■ The task ■
Can you return the records below word for word, everything from the start down to the line containing "Hashmatullah Shahidi | Period: 2018–2024"?

■ Excerpted records ■
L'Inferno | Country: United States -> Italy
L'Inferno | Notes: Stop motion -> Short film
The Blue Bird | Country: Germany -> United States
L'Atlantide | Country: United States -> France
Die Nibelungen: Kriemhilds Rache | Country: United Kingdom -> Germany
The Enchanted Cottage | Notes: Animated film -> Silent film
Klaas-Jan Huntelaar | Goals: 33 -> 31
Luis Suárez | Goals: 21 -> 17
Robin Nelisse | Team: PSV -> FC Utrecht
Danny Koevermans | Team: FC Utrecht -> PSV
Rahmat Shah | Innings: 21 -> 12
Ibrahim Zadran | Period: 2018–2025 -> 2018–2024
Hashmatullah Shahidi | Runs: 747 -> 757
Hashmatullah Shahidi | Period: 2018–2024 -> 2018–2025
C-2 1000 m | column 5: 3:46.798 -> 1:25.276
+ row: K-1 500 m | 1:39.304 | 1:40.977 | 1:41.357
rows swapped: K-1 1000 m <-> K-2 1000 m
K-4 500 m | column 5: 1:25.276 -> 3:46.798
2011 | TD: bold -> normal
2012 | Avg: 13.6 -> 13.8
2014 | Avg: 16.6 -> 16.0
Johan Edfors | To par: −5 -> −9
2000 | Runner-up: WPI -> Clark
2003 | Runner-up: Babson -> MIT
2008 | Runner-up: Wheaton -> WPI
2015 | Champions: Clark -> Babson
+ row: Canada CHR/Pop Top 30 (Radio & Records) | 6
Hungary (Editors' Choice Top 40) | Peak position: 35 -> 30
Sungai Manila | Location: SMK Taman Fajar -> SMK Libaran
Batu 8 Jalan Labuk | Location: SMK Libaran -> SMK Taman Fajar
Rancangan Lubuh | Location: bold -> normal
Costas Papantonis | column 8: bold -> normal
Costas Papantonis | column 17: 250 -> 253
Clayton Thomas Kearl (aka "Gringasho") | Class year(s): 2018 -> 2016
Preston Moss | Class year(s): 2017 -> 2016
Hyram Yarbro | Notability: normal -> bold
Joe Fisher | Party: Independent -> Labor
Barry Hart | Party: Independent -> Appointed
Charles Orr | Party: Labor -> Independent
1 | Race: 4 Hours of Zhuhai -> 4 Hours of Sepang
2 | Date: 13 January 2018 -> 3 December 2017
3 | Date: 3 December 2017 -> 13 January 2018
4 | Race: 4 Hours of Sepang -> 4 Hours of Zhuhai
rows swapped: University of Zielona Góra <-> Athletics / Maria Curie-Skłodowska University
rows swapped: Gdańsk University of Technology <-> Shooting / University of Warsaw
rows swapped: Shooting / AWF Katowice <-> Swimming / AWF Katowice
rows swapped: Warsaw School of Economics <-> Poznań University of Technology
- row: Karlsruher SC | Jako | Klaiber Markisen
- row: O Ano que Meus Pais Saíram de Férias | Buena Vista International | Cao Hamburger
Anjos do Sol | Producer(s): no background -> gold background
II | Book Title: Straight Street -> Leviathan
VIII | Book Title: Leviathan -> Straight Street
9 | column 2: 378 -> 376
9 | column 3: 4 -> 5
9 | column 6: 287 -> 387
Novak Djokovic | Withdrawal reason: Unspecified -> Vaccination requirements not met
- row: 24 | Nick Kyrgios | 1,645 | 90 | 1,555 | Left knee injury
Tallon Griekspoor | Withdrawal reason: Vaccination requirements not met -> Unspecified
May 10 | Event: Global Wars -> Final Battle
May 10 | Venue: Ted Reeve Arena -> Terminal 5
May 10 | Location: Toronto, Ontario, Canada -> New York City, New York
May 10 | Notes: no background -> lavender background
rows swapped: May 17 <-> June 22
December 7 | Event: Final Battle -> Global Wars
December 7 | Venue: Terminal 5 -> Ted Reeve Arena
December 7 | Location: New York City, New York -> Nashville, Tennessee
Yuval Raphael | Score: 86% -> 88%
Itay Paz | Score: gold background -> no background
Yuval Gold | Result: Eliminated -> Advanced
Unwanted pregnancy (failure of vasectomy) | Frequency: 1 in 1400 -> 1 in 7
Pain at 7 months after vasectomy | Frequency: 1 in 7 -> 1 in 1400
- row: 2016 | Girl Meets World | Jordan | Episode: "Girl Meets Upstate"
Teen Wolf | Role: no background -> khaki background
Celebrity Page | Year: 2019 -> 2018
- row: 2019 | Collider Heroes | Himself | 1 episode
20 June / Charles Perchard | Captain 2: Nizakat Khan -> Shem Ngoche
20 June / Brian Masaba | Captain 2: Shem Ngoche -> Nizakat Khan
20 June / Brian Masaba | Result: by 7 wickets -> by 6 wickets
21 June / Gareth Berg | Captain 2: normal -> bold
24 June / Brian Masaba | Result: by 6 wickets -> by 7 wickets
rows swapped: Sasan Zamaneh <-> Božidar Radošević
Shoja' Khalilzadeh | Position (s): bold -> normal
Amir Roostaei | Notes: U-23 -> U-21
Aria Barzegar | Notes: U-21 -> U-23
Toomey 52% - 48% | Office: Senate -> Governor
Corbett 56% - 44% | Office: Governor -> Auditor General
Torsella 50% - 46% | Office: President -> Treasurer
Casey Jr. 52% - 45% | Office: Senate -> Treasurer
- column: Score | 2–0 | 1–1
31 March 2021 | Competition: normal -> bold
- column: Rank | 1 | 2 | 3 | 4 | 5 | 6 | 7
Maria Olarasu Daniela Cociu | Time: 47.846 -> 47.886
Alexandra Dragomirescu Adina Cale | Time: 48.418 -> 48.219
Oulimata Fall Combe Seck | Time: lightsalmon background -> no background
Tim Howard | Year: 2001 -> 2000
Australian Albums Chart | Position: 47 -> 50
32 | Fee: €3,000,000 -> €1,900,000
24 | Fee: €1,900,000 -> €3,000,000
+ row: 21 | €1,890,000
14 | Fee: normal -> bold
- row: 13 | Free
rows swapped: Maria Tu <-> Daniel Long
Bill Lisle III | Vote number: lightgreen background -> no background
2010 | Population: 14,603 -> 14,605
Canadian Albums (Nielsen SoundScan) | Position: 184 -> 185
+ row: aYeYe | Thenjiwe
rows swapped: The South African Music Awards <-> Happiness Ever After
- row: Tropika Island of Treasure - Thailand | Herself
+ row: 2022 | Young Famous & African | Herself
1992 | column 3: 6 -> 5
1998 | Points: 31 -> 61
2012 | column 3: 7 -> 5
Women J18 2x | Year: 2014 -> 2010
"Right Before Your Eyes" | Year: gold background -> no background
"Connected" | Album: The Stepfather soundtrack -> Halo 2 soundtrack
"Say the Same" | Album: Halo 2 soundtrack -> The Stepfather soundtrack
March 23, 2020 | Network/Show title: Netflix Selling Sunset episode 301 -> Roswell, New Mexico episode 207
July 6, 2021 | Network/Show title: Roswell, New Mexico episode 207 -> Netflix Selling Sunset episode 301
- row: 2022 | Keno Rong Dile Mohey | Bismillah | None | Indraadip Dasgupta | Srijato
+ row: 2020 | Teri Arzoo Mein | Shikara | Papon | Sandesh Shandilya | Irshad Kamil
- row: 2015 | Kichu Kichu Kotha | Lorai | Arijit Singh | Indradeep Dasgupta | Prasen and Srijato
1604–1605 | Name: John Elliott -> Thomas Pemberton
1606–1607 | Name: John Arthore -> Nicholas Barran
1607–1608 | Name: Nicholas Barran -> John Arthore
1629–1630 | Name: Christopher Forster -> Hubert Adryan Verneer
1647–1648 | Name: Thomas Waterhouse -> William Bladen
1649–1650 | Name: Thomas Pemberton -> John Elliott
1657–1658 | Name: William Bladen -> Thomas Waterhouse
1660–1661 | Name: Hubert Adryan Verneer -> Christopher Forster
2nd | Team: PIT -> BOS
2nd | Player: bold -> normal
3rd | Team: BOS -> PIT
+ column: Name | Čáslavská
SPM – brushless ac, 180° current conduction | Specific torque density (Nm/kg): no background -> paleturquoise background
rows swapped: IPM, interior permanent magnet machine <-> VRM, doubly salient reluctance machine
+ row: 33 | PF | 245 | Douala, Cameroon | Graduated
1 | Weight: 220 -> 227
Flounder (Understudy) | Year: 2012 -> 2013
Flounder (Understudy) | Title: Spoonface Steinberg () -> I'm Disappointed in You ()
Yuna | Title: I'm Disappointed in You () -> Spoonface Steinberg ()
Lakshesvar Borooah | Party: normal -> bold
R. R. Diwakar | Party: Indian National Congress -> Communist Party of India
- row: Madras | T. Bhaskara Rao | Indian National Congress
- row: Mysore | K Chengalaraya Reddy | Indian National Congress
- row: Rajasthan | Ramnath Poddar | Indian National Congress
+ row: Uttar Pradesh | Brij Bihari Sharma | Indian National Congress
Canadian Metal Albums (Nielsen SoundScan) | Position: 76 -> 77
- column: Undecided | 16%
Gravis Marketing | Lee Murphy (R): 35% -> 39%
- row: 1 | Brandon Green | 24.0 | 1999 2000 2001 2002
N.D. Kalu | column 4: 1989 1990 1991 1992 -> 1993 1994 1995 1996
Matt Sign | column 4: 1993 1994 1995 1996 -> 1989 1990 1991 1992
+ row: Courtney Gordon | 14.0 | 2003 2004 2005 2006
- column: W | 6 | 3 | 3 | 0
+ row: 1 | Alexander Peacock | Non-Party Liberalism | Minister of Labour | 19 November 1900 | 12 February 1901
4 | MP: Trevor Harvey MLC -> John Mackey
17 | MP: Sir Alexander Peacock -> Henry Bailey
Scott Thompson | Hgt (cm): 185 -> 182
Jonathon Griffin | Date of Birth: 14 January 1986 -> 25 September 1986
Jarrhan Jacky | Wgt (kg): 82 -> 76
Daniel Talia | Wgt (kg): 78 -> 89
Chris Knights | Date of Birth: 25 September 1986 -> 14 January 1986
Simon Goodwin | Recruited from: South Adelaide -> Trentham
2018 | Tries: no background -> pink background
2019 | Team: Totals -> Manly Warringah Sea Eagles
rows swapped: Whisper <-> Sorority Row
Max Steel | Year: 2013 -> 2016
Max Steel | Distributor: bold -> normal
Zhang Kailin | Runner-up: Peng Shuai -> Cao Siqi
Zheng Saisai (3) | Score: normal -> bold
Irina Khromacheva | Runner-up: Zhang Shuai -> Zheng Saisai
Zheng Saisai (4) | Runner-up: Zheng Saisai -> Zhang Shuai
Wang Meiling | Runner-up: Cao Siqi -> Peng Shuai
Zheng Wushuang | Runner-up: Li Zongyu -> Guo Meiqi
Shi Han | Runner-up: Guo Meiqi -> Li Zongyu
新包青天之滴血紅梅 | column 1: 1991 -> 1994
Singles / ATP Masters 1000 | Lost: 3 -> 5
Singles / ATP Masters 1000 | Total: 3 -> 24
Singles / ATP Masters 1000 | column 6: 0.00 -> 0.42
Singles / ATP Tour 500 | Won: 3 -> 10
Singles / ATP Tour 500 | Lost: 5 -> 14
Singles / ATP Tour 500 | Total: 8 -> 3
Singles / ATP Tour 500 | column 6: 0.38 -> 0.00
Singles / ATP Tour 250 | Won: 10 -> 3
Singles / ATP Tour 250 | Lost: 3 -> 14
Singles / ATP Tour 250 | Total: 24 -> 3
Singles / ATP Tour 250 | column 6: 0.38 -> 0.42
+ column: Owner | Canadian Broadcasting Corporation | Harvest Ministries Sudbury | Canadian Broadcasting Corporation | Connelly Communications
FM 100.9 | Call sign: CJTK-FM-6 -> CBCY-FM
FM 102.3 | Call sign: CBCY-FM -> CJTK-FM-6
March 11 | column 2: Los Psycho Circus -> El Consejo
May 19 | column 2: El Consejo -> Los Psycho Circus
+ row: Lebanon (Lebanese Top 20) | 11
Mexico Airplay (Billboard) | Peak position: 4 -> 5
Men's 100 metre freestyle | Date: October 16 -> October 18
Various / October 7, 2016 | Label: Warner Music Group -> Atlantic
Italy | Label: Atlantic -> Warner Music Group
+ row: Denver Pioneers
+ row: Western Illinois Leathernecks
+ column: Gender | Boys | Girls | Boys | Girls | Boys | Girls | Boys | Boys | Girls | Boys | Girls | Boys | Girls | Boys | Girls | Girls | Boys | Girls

■ Output ■
L'Inferno | Country: United States -> Italy
L'Inferno | Notes: Stop motion -> Short film
The Blue Bird | Country: Germany -> United States
L'Atlantide | Country: United States -> France
Die Nibelungen: Kriemhilds Rache | Country: United Kingdom -> Germany
The Enchanted Cottage | Notes: Animated film -> Silent film
Klaas-Jan Huntelaar | Goals: 33 -> 31
Luis Suárez | Goals: 21 -> 17
Robin Nelisse | Team: PSV -> FC Utrecht
Danny Koevermans | Team: FC Utrecht -> PSV
Rahmat Shah | Innings: 21 -> 12
Ibrahim Zadran | Period: 2018–2025 -> 2018–2024
Hashmatullah Shahidi | Runs: 747 -> 757
Hashmatullah Shahidi | Period: 2018–2024 -> 2018–2025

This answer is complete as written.